Simple-sequence repeats were analyzed using MIcroSAtellite version 2.1 (MISA, https://webblast.ipk-gatersleben.de/misa) [40], with parameters set to 10, 5, 4, 3, 3, and 3 for mono-, di-, tri-, tetra-, penta-, and hexa-nucleotides respectively. The long repetitive sequences containing forward, palindromic, reverse, and complementary repeats were analyzed using the software REPuter version 1.1 (https://bibiserv.techfak.uni-bielefeld.de/reputer) [41] with a 30 bp minimum repeat size and a Hamming distance of 3. Tandem Repeats Finder version 4.04 (http://tandem.bu.edu/trf/trf.html) [42] was used to detect tandem repeats, with parameters set to 2 for the alignment parameter match and 7 for mismatches and indels.

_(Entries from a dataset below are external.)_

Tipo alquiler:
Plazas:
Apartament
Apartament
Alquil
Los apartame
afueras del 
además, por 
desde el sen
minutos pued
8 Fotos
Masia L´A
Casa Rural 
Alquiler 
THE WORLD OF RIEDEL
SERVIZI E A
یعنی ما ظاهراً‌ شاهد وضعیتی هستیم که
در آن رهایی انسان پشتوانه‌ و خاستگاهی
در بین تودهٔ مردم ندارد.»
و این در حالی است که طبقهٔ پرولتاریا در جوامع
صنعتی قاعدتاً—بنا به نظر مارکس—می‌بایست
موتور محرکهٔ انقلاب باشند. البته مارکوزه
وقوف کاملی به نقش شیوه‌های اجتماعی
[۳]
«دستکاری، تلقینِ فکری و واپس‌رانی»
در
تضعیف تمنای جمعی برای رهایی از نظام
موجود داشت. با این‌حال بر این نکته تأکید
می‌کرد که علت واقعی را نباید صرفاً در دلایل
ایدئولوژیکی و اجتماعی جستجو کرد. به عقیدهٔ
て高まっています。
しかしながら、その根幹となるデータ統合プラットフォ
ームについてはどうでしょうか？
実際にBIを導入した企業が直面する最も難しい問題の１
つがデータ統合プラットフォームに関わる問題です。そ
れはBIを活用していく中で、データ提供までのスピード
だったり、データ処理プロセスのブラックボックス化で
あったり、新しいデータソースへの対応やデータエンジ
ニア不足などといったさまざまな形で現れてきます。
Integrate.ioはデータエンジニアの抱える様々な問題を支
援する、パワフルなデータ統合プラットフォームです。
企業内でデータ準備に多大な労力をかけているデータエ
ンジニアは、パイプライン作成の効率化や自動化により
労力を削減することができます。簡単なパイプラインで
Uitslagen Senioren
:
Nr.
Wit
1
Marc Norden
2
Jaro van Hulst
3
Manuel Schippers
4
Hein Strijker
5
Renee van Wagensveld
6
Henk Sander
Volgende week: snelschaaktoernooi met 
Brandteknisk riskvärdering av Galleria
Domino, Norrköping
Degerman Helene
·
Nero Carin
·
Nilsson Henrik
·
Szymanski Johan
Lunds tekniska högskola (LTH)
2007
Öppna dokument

Comparative analyses and identification of highly divergent regions

All five Heteroplexis plastomes of H. impressinervia (MN367917), H. vernonioides (MN462631), H. microcephala (MW795355), H. sericophylla (MK942054) and H. incana (MN172194) were included in a comparative analysis. Firstly, the general features (including the genome structure, size, GC content, and gene content) of the five Heteroplexis cp. genomes were characterized using Geneious version 10.2.6 [43]. Secondly, Gene arrangements were further analyzed using Mauve alignment version 1.2 [44] with default parameters. The plastome of Aster hersileoides (NC_042944), which has a typical Astereae tribe plastome organization, was used as the reference in Mauve alignments. Thirdly, the junction of the plastomes was analyzed with IRscope version 3.1 (https://irscope.shinyapps.io/irapp/) [45]. Lastly, to further identify the hypervariable regions and the nucleotide diversity Pi (π), all five Heteroplexis chloroplast genome sequences were aligned using the MAFFT version 7.450 [46] with default parameters. The Pi (π) values were calculated using sliding window analysis (window length = 600 bp and step size = 200 bp excluding sites with alignment gaps) to detect highly divergent regions (i.e., mutation hotspots) in DnaSP version 6.0 [47].

Phylogenetic analysis

To reconstruct the phylogenetic relationships, we complemented our data set of three Heteroplexis plastomes with two previously published Heteroplexis plastomes and 14 plastomes from Compositae (Supplementary Table S5), which included ten species from the Asteroideae subfamily, two species from Cichorioideae subfamily and two species from Barnadesioideae subfamily. The species Barnadesia lehmannii (MH341582) and Doniophyton anomalum (NC_048450) from the Barnadesioideae subfamily were used as an outgroup in the phylogenetic inference. We aligned the plastome sequences of all 19 selected species using MAFFT version 7.450 [46], with manual inspection and correction. We extracted three datasets from the finally aligned plastome matrix to assess the consistency of phylogenetic reconstructions based on different plastome regions. These included sequences of: (a) the protein-coding genes (PCGs), (b) LSC regions, (c) SSC regions, (d) IR regions, and (e) intergenic regions. We used maximum likelihood (ML) and Bayesian inference (BI) methods for phylogenetic analyses. Model Finder version 2.4 [48] was used to find the best model. The best-scoring ML tree was inferred using PhyML version 3.0 [49] with the GTRGAMMAX model for each partition, and clade support was assessed using the rapid bootstrap algorithm with 1,000 replicates. Four parallel Markov chain Monte Carlo (MCMC) runs were performed for the BI method using MrBayes version 3.1.2 [49, 50]. A total of 1,000,000 generations were run with sampling every 500 generations, and the first 25% of samples were discarded as burn-in. The consensus trees were finally edited using Figtree version 1.4.4 [51].